» WORK INSTRUCTION: For each of the entries below, put the text read from it into a JSON list of strings, with one string per line and no blank lines. Leave the pictures out of the answer.

================================

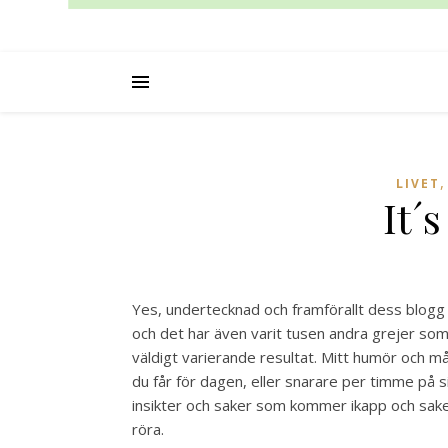
LIVET
It´s
Yes, undertecknad och framförallt dess blogg 
och det har även varit tusen andra grejer som
väldigt varierande resultat. Mitt humör och 
du får för dagen, eller snarare per timme på si
insikter och saker som kommer ikapp och saker
röra.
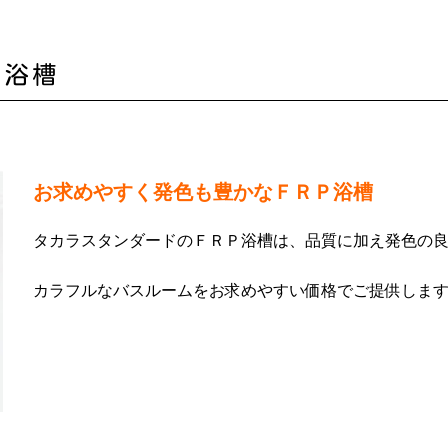
Ｐ浴槽
お求めやすく発色も豊かなＦＲＰ浴槽
タカラスタンダードのＦＲＰ浴槽は、品質に加え発色の
カラフルなバスルームをお求めやすい価格でご提供しま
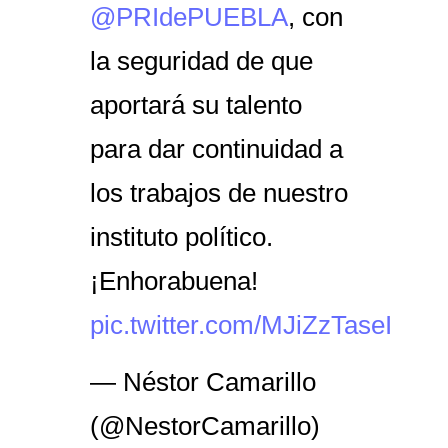
@PRIdePUEBLA
, con
la seguridad de que
aportará su talento
para dar continuidad a
los trabajos de nuestro
instituto político.
¡Enhorabuena!
pic.twitter.com/MJiZzTaseI
— Néstor Camarillo
(@NestorCamarillo)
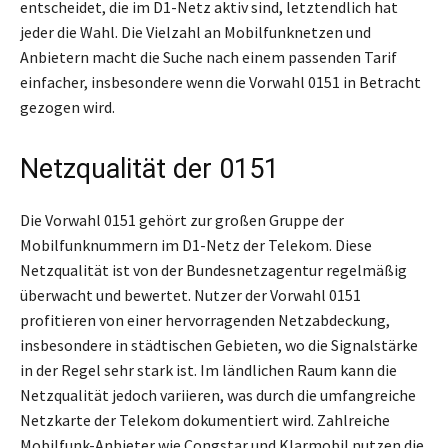
entscheidet, die im D1-Netz aktiv sind, letztendlich hat
jeder die Wahl. Die Vielzahl an Mobilfunknetzen und
Anbietern macht die Suche nach einem passenden Tarif
einfacher, insbesondere wenn die Vorwahl 0151 in Betracht
gezogen wird.
Netzqualität der 0151
Die Vorwahl 0151 gehört zur großen Gruppe der
Mobilfunknummern im D1-Netz der Telekom. Diese
Netzqualität ist von der Bundesnetzagentur regelmäßig
überwacht und bewertet. Nutzer der Vorwahl 0151
profitieren von einer hervorragenden Netzabdeckung,
insbesondere in städtischen Gebieten, wo die Signalstärke
in der Regel sehr stark ist. Im ländlichen Raum kann die
Netzqualität jedoch variieren, was durch die umfangreiche
Netzkarte der Telekom dokumentiert wird. Zahlreiche
Mobilfunk-Anbieter wie Congstar und Klarmobil nutzen die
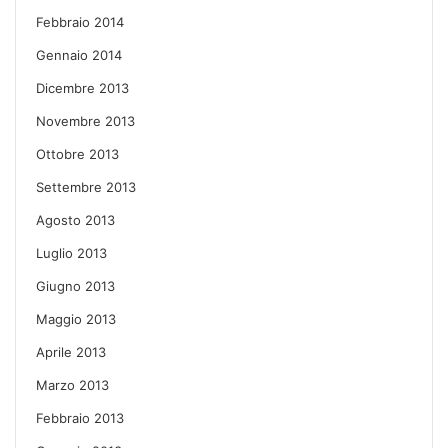
Febbraio 2014
Gennaio 2014
Dicembre 2013
Novembre 2013
Ottobre 2013
Settembre 2013
Agosto 2013
Luglio 2013
Giugno 2013
Maggio 2013
Aprile 2013
Marzo 2013
Febbraio 2013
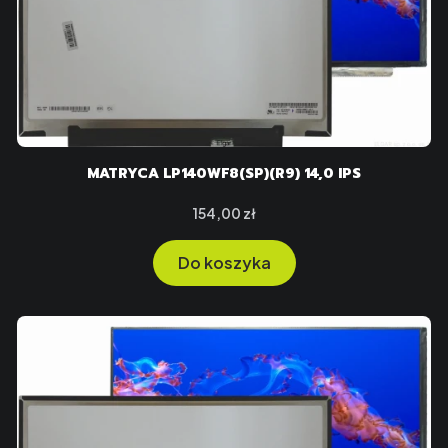
MATRYCA LP140WF8(SP)(R9) 14,0 IPS
Cena
154,00 zł
Do koszyka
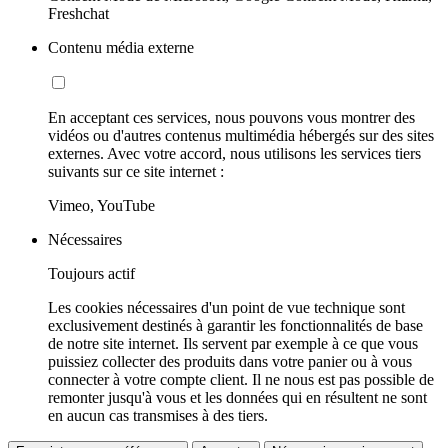
Freshchat
Contenu média externe
En acceptant ces services, nous pouvons vous montrer des
vidéos ou d'autres contenus multimédia hébergés sur des sites
externes. Avec votre accord, nous utilisons les services tiers
suivants sur ce site internet :
Vimeo, YouTube
Nécessaires
Toujours actif
Les cookies nécessaires d'un point de vue technique sont
exclusivement destinés à garantir les fonctionnalités de base
de notre site internet. Ils servent par exemple à ce que vous
puissiez collecter des produits dans votre panier ou à vous
connecter à votre compte client. Il ne nous est pas possible de
remonter jusqu'à vous et les données qui en résultent ne sont
en aucun cas transmises à des tiers.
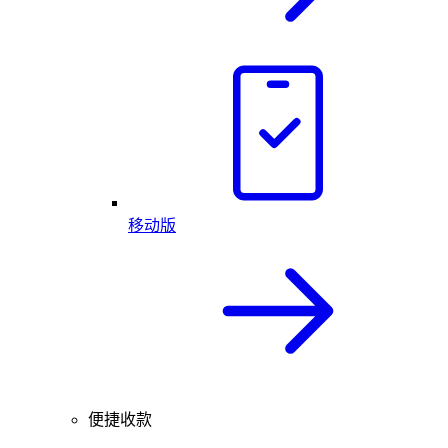
移动版
便捷收款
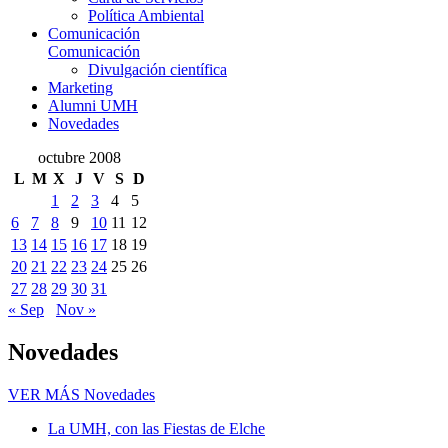
Política Ambiental
Comunicación
Comunicación
Divulgación científica
Marketing
Alumni UMH
Novedades
octubre 2008
L
M
X
J
V
S
D
1
2
3
4
5
6
7
8
9
10
11
12
13
14
15
16
17
18
19
20
21
22
23
24
25
26
27
28
29
30
31
« Sep
Nov »
Novedades
VER MÁS
Novedades
La UMH, con las Fiestas de Elche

================================

» SOLUTION TO THIS TASK:
[
  "LIVET",
  "It´s",
  "Yes, undertecknad och framförallt dess blogg ",
  "och det har även varit tusen andra grejer som",
  "väldigt varierande resultat. Mitt humör och ",
  "du får för dagen, eller snarare per timme på si",
  "insikter och saker som kommer ikapp och saker",
  "röra.",
  "Ｐ浴槽",
  "お求めやすく発色も豊かなＦＲＰ浴槽",
  "タカラスタンダードのＦＲＰ浴槽は、品質に加え発色の",
  "カラフルなバスルームをお求めやすい価格でご提供しま",
  "@PRIdePUEBLA",
  ", con",
  "la seguridad de que",
  "aportará su talento",
  "para dar continuidad a",
  "los trabajos de nuestro",
  "instituto político.",
  "¡Enhorabuena!",
  "pic.twitter.com/MJiZzTaseI",
  "— Néstor Camarillo",
  "(@NestorCamarillo)",
  "entscheidet, die im D1-Netz aktiv sind, letztendlich hat",
  "jeder die Wahl. Die Vielzahl an Mobilfunknetzen und",
  "Anbietern macht die Suche nach einem passenden Tarif",
  "einfacher, insbesondere wenn die Vorwahl 0151 in Betracht",
  "gezogen wird.",
  "Netzqualität der 0151",
  "Die Vorwahl 0151 gehört zur großen Gruppe der",
  "Mobilfunknummern im D1-Netz der Telekom. Diese",
  "Netzqualität ist von der Bundesnetzagentur regelmäßig",
  "überwacht und bewertet. Nutzer der Vorwahl 0151",
  "profitieren von einer hervorragenden Netzabdeckung,",
  "insbesondere in städtischen Gebieten, wo die Signalstärke",
  "in der Regel sehr stark ist. Im ländlichen Raum kann die",
  "Netzqualität jedoch variieren, was durch die umfangreiche",
  "Netzkarte der Telekom dokumentiert wird. Zahlreiche",
  "Mobilfunk-Anbieter wie Congstar und Klarmobil nutzen die",
  "Febbraio 2014",
  "Gennaio 2014",
  "Dicembre 2013",
  "Novembre 2013",
  "Ottobre 2013",
  "Settembre 2013",
  "Agosto 2013",
  "Luglio 2013",
  "Giugno 2013",
  "Maggio 2013",
  "Aprile 2013",
  "Marzo 2013",
  "Febbraio 2013",
  "MATRYCA LP140WF8(SP)(R9) 14,0 IPS",
  "Cena",
  "154,00 zł",
  "Do koszyka",
  "Freshchat",
  "Contenu média externe",
  "En acceptant ces services, nous pouvons vous montrer des",
  "vidéos ou d'autres contenus multimédia hébergés sur des sites",
  "externes. Avec votre accord, nous utilisons les services tiers",
  "suivants sur ce site internet :",
  "Vimeo, YouTube",
  "Nécessaires",
  "Toujours actif",
  "Les cookies nécessaires d'un point de vue technique sont",
  "exclusivement destinés à garantir les fonctionnalités de base",
  "de notre site internet. Ils servent par exemple à ce que vous",
  "puissiez collecter des produits dans votre panier ou à vous",
  "connecter à votre compte client. Il ne nous est pas possible de",
  "remonter jusqu'à vous et les données qui en résultent ne sont",
  "en aucun cas transmises à des tiers.",
  "移动版",
  "便捷收款",
  "Política Ambiental",
  "Comunicación",
  "Comunicación",
  "Divulgación científica",
  "Marketing",
  "Alumni UMH",
  "Novedades",
  "octubre 2008",
  "L",
  "M",
  "X",
  "J",
  "V",
  "S",
  "D",
  "1",
  "2",
  "3",
  "4",
  "5",
  "6",
  "7",
  "8",
  "9",
  "10",
  "11",
  "12",
  "13",
  "14",
  "15",
  "16",
  "17",
  "18",
  "19",
  "20",
  "21",
  "22",
  "23",
  "24",
  "25",
  "26",
  "27",
  "28",
  "29",
  "30",
  "31",
  "« Sep",
  "Nov »",
  "Novedades",
  "VER MÁS",
  "Novedades",
  "La UMH, con las Fiestas de Elche"
]